Some of Columbine‘s strongest moments are occasioned by Moore’s comic consideration of the absurdities of gun culture. Early in the film, he finds an ad in a Michigan newspaper for a bank that will give you a gun if you open an account. When Moore decides to take the bank up on the offer, he looks appropriately stunned at just how easily he gets his firearm. After seemingly no more than an hour, Moore has his new account, and his brand new rifle. It’s an astounding scene, though less astounding when one takes into account that it was mostly fabricated. The reality of the situation is that a customer would wait an additional day to retrieve his firearm, and even then, be required to travel to a gun shop to pick it up.
Inevitably, Moore finds his way to Littleton, Colorado, the site of the 1999 school shooting. (The footage and personal stories of the Columbine High School students are riveting and heartbreaking.) Less than a year after this shooting, another occurs in a town close to Flint; a six-year-old boy kills a six-year-old little girl, Kayla Rolland.
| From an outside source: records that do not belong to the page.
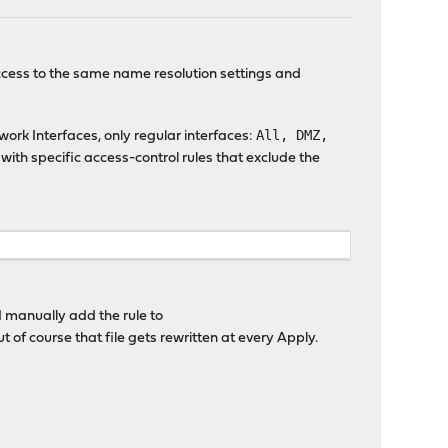
 access to the same name resolution settings and
All, DMZ,
twork Interfaces, only regular interfaces:
 with specific access-control rules that exclude the
 I manually add the rule to
 of course that file gets rewritten at every Apply.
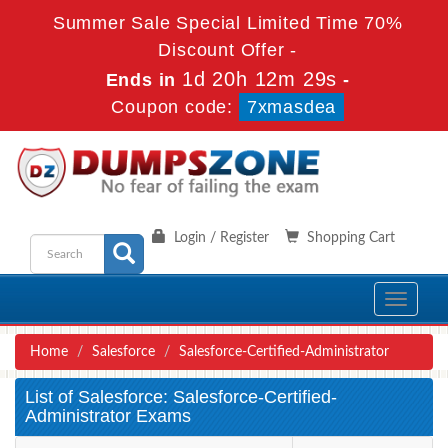
Summer Sale Special Limited Time 70%
Discount Offer -
1d 20h 12m 28s
Ends in
-
Coupon code:
7xmasdea
Login / Register
Shopping Cart
Toggle
navigati
Home
Salesforce
Salesforce-Certified-Administrator
List of Salesforce: Salesforce-Certified-
Administrator Exams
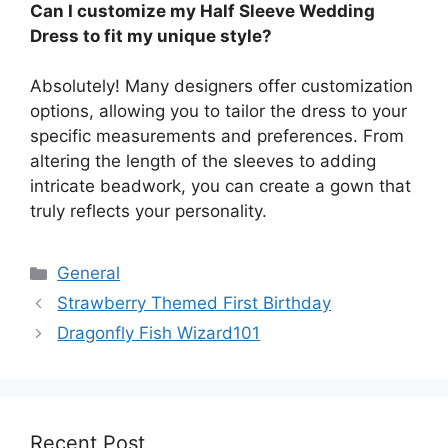
Can I customize my Half Sleeve Wedding
Dress to fit my unique style?
Absolutely! Many designers offer customization
options, allowing you to tailor the dress to your
specific measurements and preferences. From
altering the length of the sleeves to adding
intricate beadwork, you can create a gown that
truly reflects your personality.
Categories
General
Strawberry Themed First Birthday
Dragonfly Fish Wizard101
Recent Post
Charlton Heston, Moore tells us, holds NRA rallies after the shootings, in the very same cities. Moore implies that the rallies take place almost immediately after the tragedies, and admittedly the Denver rally did take place just 10 days after the Columbine shooting (although the footage Moore uses is from another Heston speech given a year later). But the Michigan assembly was held a full eight months after the Rowland shooting, and was a “get-out-the-vote” rally rather than an NRA gathering.
Moore is surely a controversial figure, but his skills as a filmmaker are first rate. These very skills, however, often land Moore in much trouble. His skills are many — deft editing, good timing, and a gift for storytelling. But when he applies these to a supposedly fact-based documentary, inaccuracies and comedy can be distracting, giving the impression that he is not to be taken seriously. What makes Moore so appealing as a speaker and filmmaker is also his undoing as a journalist.
In one of Columbine‘s most rewarding scenes, Moore travels to Kmart’s corporate headquarters with two Columbine victims, Mark Taylor and Richard Castaldo, along with local journalists. Taylor still has bullets, bought at Kmart by the shooters, embedded in his body. The group confronts Kmart executives about the sale of ammunition at their stores, and eventually, a Kmart representative announces that the retail giant will begin phasing out the sale of bullets within 90 days. Moore seems genuinely stunned at the announcement. The moment reveals a power that he as come to wield regularly as an activist.